*ENTRIES SUPPLIED*.
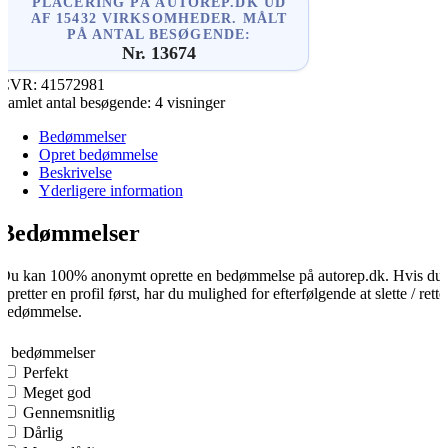
PLACERING PÅ AUTOREP.DK UD
AF 15432 VIRKSOMHEDER. MÅLT
PÅ ANTAL BESØGENDE:
Nr. 13674
CVR:
41572981
Samlet antal besøgende:
4 visninger
Bedømmelser
Opret bedømmelse
Beskrivelse
Yderligere information
Bedømmelser
Du kan 100% anonymt oprette en bedømmelse på autorep.dk. Hvis du
opretter en profil først, har du mulighed for efterfølgende at slette / rette
bedømmelse.
0
0 bedømmelser
Perfekt
Meget god
Gennemsnitlig
Dårlig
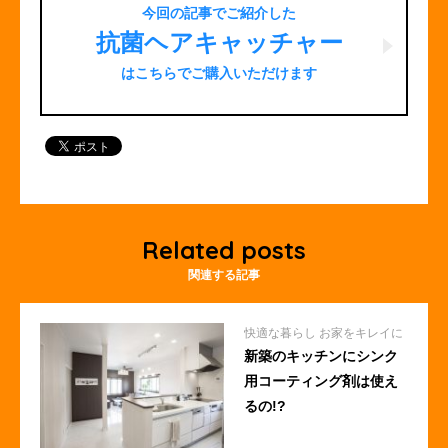
今回の記事でご紹介した
抗菌ヘアキャッチャー
はこちらでご購入いただけます
Related posts
関連する記事
快適な暮らし
お家をキレイに
新築のキッチンにシンク
用コーティング剤は使え
るの!?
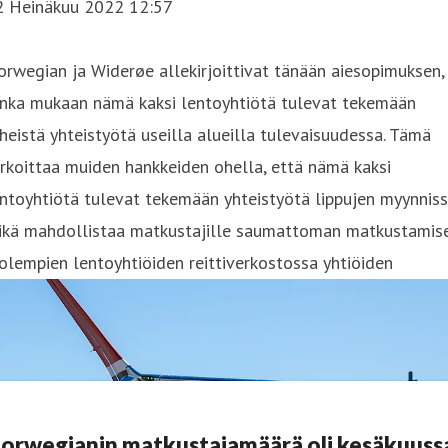
2 Heinäkuu 2022 12:57
rwegian ja Widerøe allekirjoittivat tänään aiesopimuksen,
onka mukaan nämä kaksi lentoyhtiötä tulevat tekemään
heistä yhteistyötä useilla alueilla tulevaisuudessa. Tämä
rkoittaa muiden hankkeiden ohella, että nämä kaksi
ntoyhtiötä tulevat tekemään yhteistyötä lippujen myynniss
ikä mahdollistaa matkustajille saumattoman matkustamis
lempien lentoyhtiöiden reittiverkostossa yhtiöiden
orwegianin matkustajamäärä oli kesäkuuss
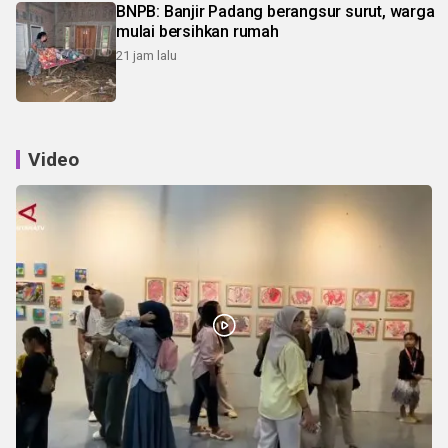
BNPB: Banjir Padang berangsur surut, warga
mulai bersihkan rumah
21 jam lalu
Video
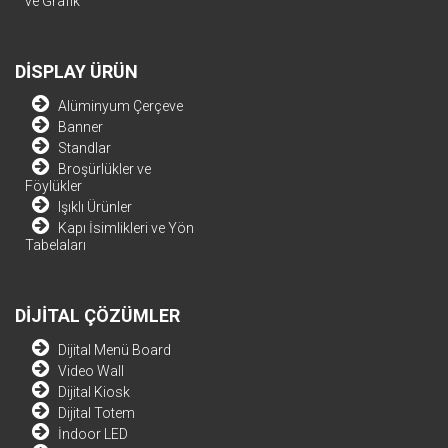
ve Grafik
DİSPLAY ÜRÜN
Alüminyum Çerçeve
Banner
Standlar
Broşürlükler ve
Föylükler
Işıklı Ürünler
Kapı İsimlikleri ve Yön
Tabelaları
DİJİTAL ÇÖZÜMLER
Dijital Menü Board
Video Wall
Dijital Kiosk
Dijital Totem
İndoor LED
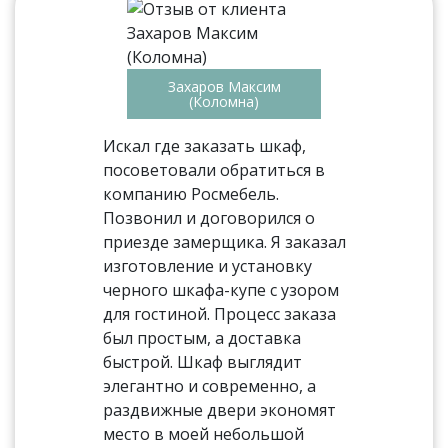
Захаров Максим
(Коломна)
Искал где заказать шкаф,
посоветовали обратиться в
компанию Росмебель.
Позвонил и договорился о
приезде замерщика. Я заказал
изготовление и установку
черного шкафа-купе с узором
для гостиной. Процесс заказа
был простым, а доставка
быстрой. Шкаф выглядит
элегантно и современно, а
раздвижные двери экономят
место в моей небольшой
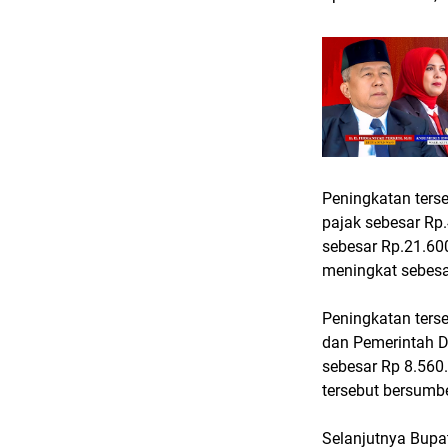
Peningkatan terse
pajak sebesar Rp
sebesar Rp.21.60
meningkat sebesa
Peningkatan terse
dan Pemerintah D
sebesar Rp 8.560
tersebut bersumb
Selanjutnya Bupat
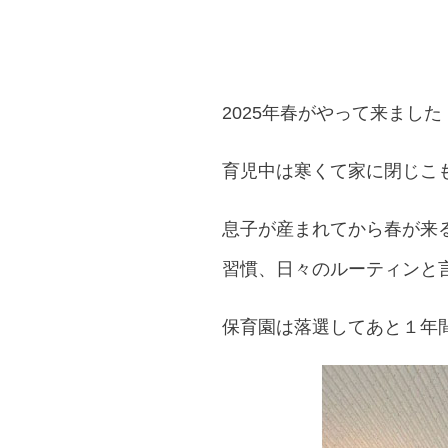
2025年春がやって来ました
育児中は寒くて家に閉じこ
息子が産まれてから春が来
習慣、日々のルーティンと
保育園は落選してあと１年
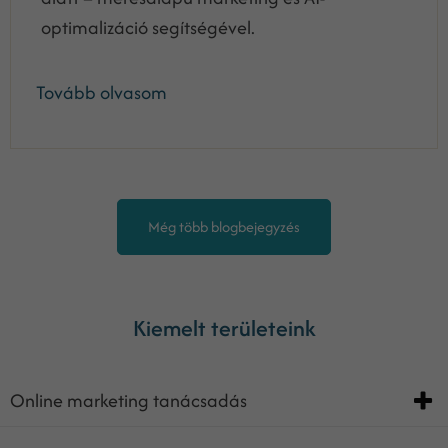
optimalizáció segítségével.
Tovább olvasom
Még több blogbejegyzés
Kiemelt területeink
Online marketing tanácsadás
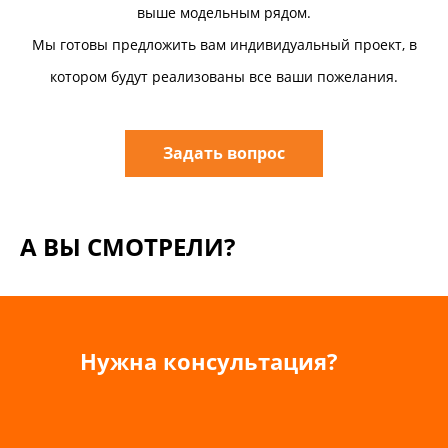
выше модельным рядом.
Мы готовы предложить вам индивидуальный проект, в
котором будут реализованы все ваши пожелания.
Задать вопрос
А ВЫ СМОТРЕЛИ?
Нужна консультация?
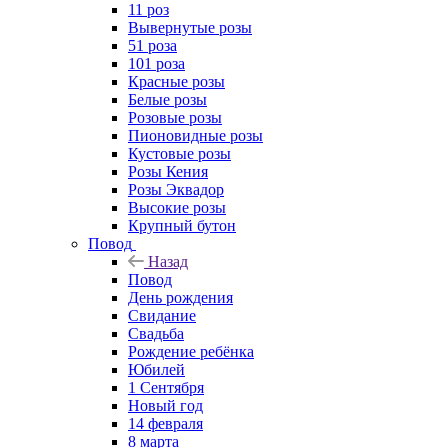
11 роз
Вывернутые розы
51 роза
101 роза
Красные розы
Белые розы
Розовые розы
Пионовидные розы
Кустовые розы
Розы Кения
Розы Эквадор
Высокие розы
Крупный бутон
Повод
Назад
Повод
День рождения
Свидание
Свадьба
Рождение ребёнка
Юбилей
1 Сентября
Новый год
14 февраля
8 марта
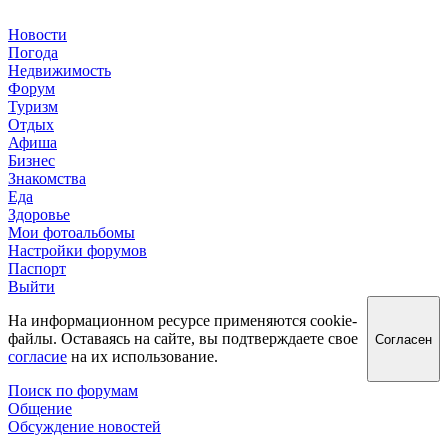
Новости
Погода
Недвижимость
Форум
Туризм
Отдых
Афиша
Бизнес
Знакомства
Еда
Здоровье
Мои фотоальбомы
Настройки форумов
Паспорт
Выйти
На информационном ресурсе применяются cookie-
файлы. Оставаясь на сайте, вы подтверждаете свое
Согласен
согласие
на их использование.
Поиск по форумам
Общение
Обсуждение новостей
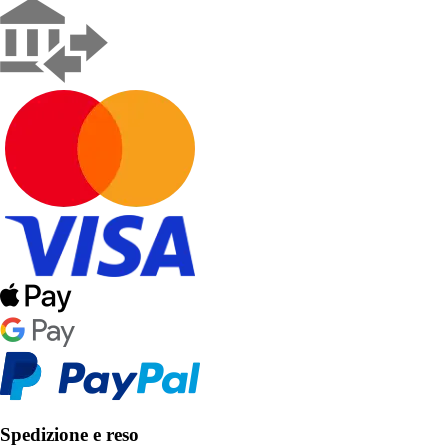
Spedizione e reso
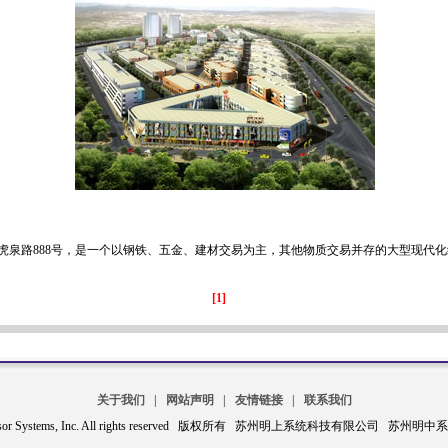
虎泉路
888
号，是一个以钢铁、五金、建材交易为主，其他物质交易并存的大型现代化
[1]
关于我们
|
网站声明
|
友情链接
|
联系我们
 Mesor Systems, Inc. All rights reserved 版权所有 苏州明上系统科技有限公司 苏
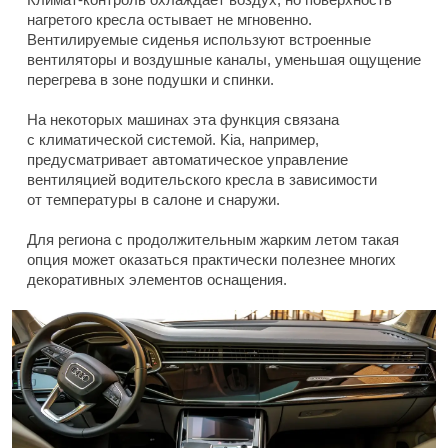
нагретого кресла остывает не мгновенно.
Вентилируемые сиденья используют встроенные
вентиляторы и воздушные каналы, уменьшая ощущение
перегрева в зоне подушки и спинки.
На некоторых машинах эта функция связана
с климатической системой. Kia, например,
предусматривает автоматическое управление
вентиляцией водительского кресла в зависимости
от температуры в салоне и снаружи.
Для региона с продолжительным жарким летом такая
опция может оказаться практически полезнее многих
декоративных элементов оснащения.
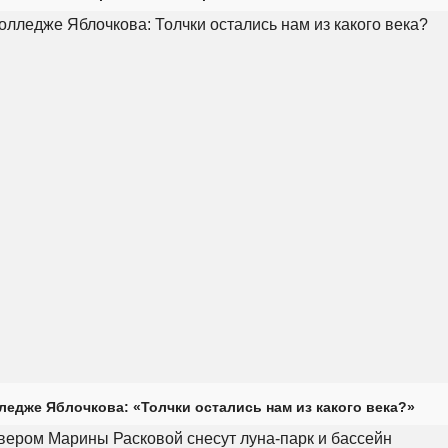
ледже Яблочкова: «Толчки остались нам из какого века?»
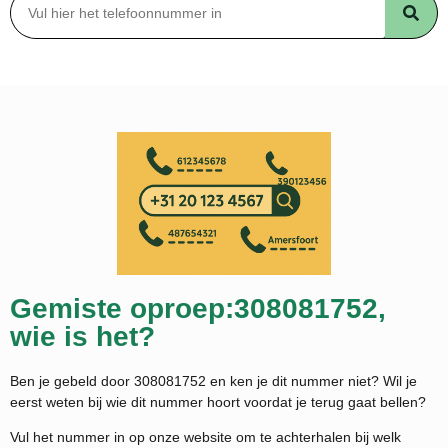
Gemiste oproep:308081752,
wie is het?
Ben je gebeld door 308081752 en ken je dit nummer niet? Wil je
eerst weten bij wie dit nummer hoort voordat je terug gaat bellen?
Vul het nummer in op onze website om te achterhalen bij welk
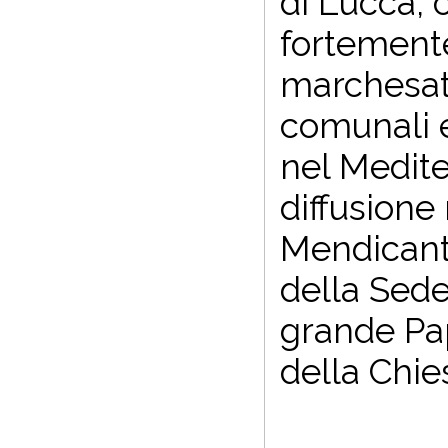
di Lucca,
fortemente
marchesato
comunali e
nel Medite
diffusione
Mendicanti
della Sede 
grande Pap
della Chie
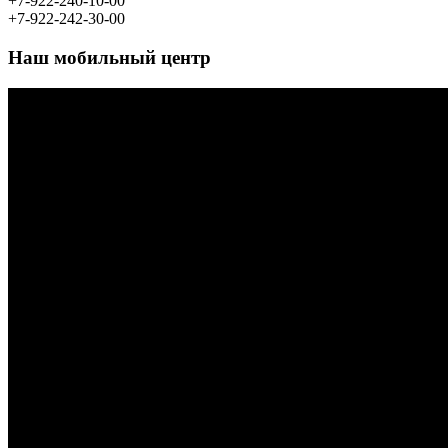
Адрес для проживания
:
Пермь, ул.
Встречная д.33
+7-922-240-10-00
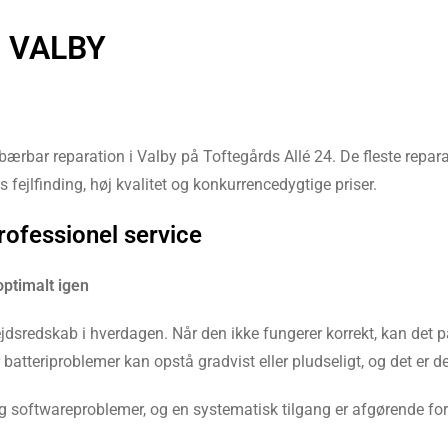
 VALBY
ærbar reparation i Valby på Toftegårds Allé 24. De fleste reparat
 fejlfinding, høj kvalitet og konkurrencedygtige priser.
rofessionel service
optimalt igen
dsredskab i hverdagen. Når den ikke fungerer korrekt, kan det på
teriproblemer kan opstå gradvist eller pludseligt, og det er derf
softwareproblemer, og en systematisk tilgang er afgørende for a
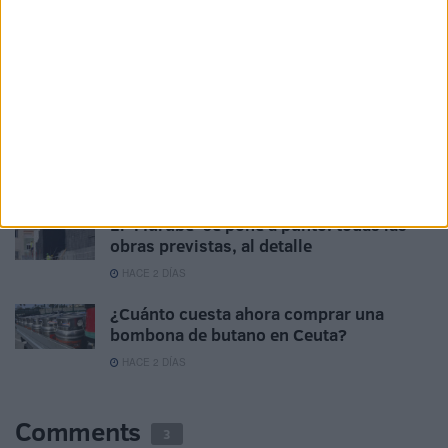
167 trabajadores optan a convertirse en
funcionarios de carrera de la Ciudad
HACE 2 DÍAS
528 estudiantes de Ceuta recibirán 265
euros de ayuda por haber terminado la
ESO
HACE 2 DÍAS
El 'Murube' se pone a punto: todas las
obras previstas, al detalle
HACE 2 DÍAS
¿Cuánto cuesta ahora comprar una
bombona de butano en Ceuta?
HACE 2 DÍAS
Comments
3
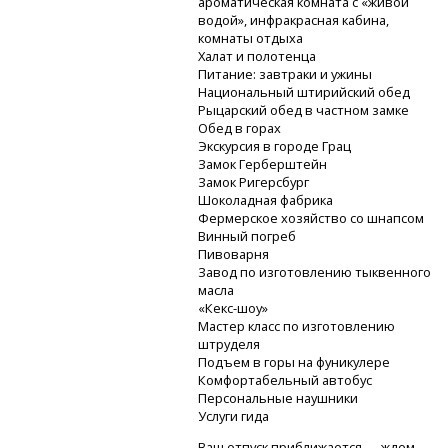
ароматическая комната с «живой
водой», инфракрасная кабина,
комнаты отдыха
Халат и полотенца
Питание: завтраки и ужины
Национальный штирийский обед
Рыцарский обед в частном замке
Обед в горах
Экскурсия в городе Грац
Замок Герберштейн
Замок Ригерсбург
Шоколадная фабрика
Фермерское хозяйство со шнапсом
Винный погреб
Пивоварня
Завод по изготовлению тыквенного
масла
«Кекс-шоу»
Мастер класс по изготовлению
штруделя
Подъем в горы на фуникулере
Комфортабельный автобус
Персональные наушники
Услуги гида
Ваш отпуск приближается — ждем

*WHAT THE TASK ASKS*. Could you transcribe the text of every row above word for word, leaving the pictures out of your answer?

*TASK SOLUTION*.
PLACERING PÅ AUTOREP.DK UD
AF 15432 VIRKSOMHEDER. MÅLT
PÅ ANTAL BESØGENDE:
Nr. 13674
CVR:
41572981
Samlet antal besøgende:
4 visninger
Bedømmelser
Opret bedømmelse
Beskrivelse
Yderligere information
Bedømmelser
Du kan 100% anonymt oprette en bedømmelse på autorep.dk. Hvis du
opretter en profil først, har du mulighed for efterfølgende at slette / rette
bedømmelse.
0
0 bedømmelser
Perfekt
Meget god
Gennemsnitlig
Dårlig
今回の記事でご紹介した
抗菌ヘアキャッチャー
はこちらでご購入いただけます
Related posts
関連する記事
快適な暮らし
お家をキレイに
新築のキッチンにシンク
用コーティング剤は使え
るの!?
2 Heinäkuu 2022 12:57
rwegian ja Widerøe allekirjoittivat tänään aiesopimuksen,
onka mukaan nämä kaksi lentoyhtiötä tulevat tekemään
heistä yhteistyötä useilla alueilla tulevaisuudessa. Tämä
rkoittaa muiden hankkeiden ohella, että nämä kaksi
ntoyhtiötä tulevat tekemään yhteistyötä lippujen myynniss
ikä mahdollistaa matkustajille saumattoman matkustamis
lempien lentoyhtiöiden reittiverkostossa yhtiöiden
orwegianin matkustajamäärä oli kesäkuuss
BNPB: Banjir Padang berangsur surut, warga
mulai bersihkan rumah
21 jam lalu
Video
ve Grafik
DİSPLAY ÜRÜN
Alüminyum Çerçeve
Banner
Standlar
Broşürlükler ve
Föylükler
Işıklı Ürünler
Kapı İsimlikleri ve Yön
Tabelaları
DİJİTAL ÇÖZÜMLER
Dijital Menü Board
Video Wall
Dijital Kiosk
Dijital Totem
İndoor LED
Захаров Максим
(Коломна)
Искал где заказать шкаф,
посоветовали обратиться в
компанию Росмебель.
Позвонил и договорился о
приезде замерщика. Я заказал
изготовление и установку
черного шкафа-купе с узором
для гостиной. Процесс заказа
был простым, а доставка
быстрой. Шкаф выглядит
элегантно и современно, а
раздвижные двери экономят
место в моей небольшой
Peningkatan terse
pajak sebesar Rp
sebesar Rp.21.60
meningkat sebesa
Peningkatan terse
dan Pemerintah D
sebesar Rp 8.560
tersebut bersumb
Selanjutnya Bupat
2025年春がやって来ました
育児中は寒くて家に閉じこ
息子が産まれてから春が来
習慣、日々のルーティンと
保育園は落選してあと１年
optimalizáció segítségével.
Tovább olvasom
Még több blogbejegyzés
Kiemelt területeink
Online marketing tanácsadás
выше модельным рядом.
Мы готовы предложить вам индивидуальный проект, в
котором будут реализованы все ваши пожелания.
Задать вопрос
А ВЫ СМОТРЕЛИ?
Нужна консультация?
11 роз
Вывернутые розы
51 роза
101 роза
Красные розы
Белые розы
Розовые розы
Пионовидные розы
Кустовые розы
Розы Кения
Розы Эквадор
Высокие розы
Крупный бутон
Повод
Назад
Повод
День рождения
Свидание
Свадьба
Рождение ребёнка
Юбилей
1 Сентября
Новый год
14 февраля
8 марта
Новости
Погода
Недвижимость
Форум
Туризм
Отдых
Афиша
Бизнес
Знакомства
Еда
Здоровье
Мои фотоальбомы
Настройки форумов
Паспорт
Выйти
На информационном ресурсе применяются cookie-
файлы. Оставаясь на сайте, вы подтверждаете свое
Согласен
согласие
на их использование.
Поиск по форумам
Общение
Обсуждение новостей
Spedizione e reso
虎泉路
888
号，是一个以钢铁、五金、建材交易为主，其他物质交易并存的大型现代化
[1]
关于我们
|
网站声明
|
友情链接
|
联系我们
 Mesor Systems, Inc. All rights reserved 版权所有 苏州明上系统科技有限公司 苏
нагретого кресла остывает не мгновенно.
Вентилируемые сиденья используют встроенные
вентиляторы и воздушные каналы, уменьшая ощущение
перегрева в зоне подушки и спинки.
На некоторых машинах эта функция связана
с климатической системой. Kia, например,
предусматривает автоматическое управление
вентиляцией водительского кресла в зависимости
от температуры в салоне и снаружи.
Для региона с продолжительным жарким летом такая
опция может оказаться практически полезнее многих
декоративных элементов оснащения.
ледже Яблочкова: «Толчки остались нам из какого века?»
Gemiste oproep:308081752,
wie is het?
Ben je gebeld door 308081752 en ken je dit nummer niet? Wil je
eerst weten bij wie dit nummer hoort voordat je terug gaat bellen?
Vul het nummer in op onze website om te achterhalen bij welk
di Lucca,
fortemente
marchesato
comunali e
nel Medite
diffusione
Mendicanti
della Sede 
grande Pap
della Chie
Адрес для проживания
:
Пермь, ул.
Встречная д.33
+7-922-240-10-00
 VALBY
ærbar reparation i Valby på Toftegårds Allé 24. De fleste reparat
 fejlfinding, høj kvalitet og konkurrencedygtige priser.
rofessionel service
optimalt igen
dsredskab i hverdagen. Når den ikke fungerer korrekt, kan det på
teriproblemer kan opstå gradvist eller pludseligt, og det er derf
softwareproblemer, og en systematisk tilgang er afgørende for a
167 trabajadores optan a convertirse en
funcionarios de carrera de la Ciudad
HACE 2 DÍAS
528 estudiantes de Ceuta recibirán 265
euros de ayuda por haber terminado la
ESO
HACE 2 DÍAS
El 'Murube' se pone a punto: todas las
obras previstas, al detalle
HACE 2 DÍAS
¿Cuánto cuesta ahora comprar una
bombona de butano en Ceuta?
HACE 2 DÍAS
Comments
3
ароматическая комната с «живой
водой», инфракрасная кабина,
комнаты отдыха
Халат и полотенца
Питание: завтраки и ужины
Национальный штирийский обед
Рыцарский обед в частном замке
Обед в горах
Экскурсия в городе Грац
Замок Герберштейн
Замок Ригерсбург
Шоколадная фабрика
Фермерское хозяйство со шнапсом
Винный погреб
Пивоварня
Завод по изготовлению тыквенного
масла
«Кекс-шоу»
Мастер класс по изготовлению
штруделя
Подъем в горы на фуникулере
Комфортабельный автобус
Персональные наушники
Услуги гида
Ваш отпуск приближается — ждем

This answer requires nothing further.